The problem: What lines below contain the string "typed"? List them all.

"""

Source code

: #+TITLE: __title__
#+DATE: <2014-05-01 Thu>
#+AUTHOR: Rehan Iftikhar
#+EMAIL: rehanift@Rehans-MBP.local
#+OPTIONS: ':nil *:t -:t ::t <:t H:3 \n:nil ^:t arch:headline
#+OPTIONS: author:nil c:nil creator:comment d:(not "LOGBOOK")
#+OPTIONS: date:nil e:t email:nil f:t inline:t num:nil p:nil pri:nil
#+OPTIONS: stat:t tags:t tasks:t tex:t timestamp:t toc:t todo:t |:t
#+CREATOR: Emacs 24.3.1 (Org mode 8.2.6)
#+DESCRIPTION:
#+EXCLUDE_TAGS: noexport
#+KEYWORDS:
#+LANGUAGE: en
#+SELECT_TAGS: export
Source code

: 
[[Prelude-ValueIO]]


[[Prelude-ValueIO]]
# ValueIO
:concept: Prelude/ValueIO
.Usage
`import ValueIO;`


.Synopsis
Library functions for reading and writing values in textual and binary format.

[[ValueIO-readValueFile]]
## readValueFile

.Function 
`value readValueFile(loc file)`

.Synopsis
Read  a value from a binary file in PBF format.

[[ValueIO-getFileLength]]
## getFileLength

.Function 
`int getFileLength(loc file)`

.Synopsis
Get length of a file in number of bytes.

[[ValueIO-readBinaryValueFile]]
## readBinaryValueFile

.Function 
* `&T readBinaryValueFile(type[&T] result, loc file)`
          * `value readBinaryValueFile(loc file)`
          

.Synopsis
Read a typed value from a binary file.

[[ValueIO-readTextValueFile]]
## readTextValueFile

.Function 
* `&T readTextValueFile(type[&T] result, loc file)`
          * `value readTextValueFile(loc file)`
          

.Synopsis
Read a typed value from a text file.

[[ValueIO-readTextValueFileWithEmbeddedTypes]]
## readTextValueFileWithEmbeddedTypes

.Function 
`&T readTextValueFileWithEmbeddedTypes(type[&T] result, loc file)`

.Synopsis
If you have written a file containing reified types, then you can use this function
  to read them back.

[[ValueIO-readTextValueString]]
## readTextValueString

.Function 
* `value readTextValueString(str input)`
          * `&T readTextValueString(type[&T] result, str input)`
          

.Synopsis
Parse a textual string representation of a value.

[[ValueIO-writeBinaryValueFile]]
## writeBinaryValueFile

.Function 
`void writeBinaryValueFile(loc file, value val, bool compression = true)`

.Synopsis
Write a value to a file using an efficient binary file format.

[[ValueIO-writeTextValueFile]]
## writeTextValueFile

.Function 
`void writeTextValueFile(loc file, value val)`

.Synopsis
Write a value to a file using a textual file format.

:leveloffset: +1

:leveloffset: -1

"""

Task answer:
Read a typed value from a binary file.
Read a typed value from a text file.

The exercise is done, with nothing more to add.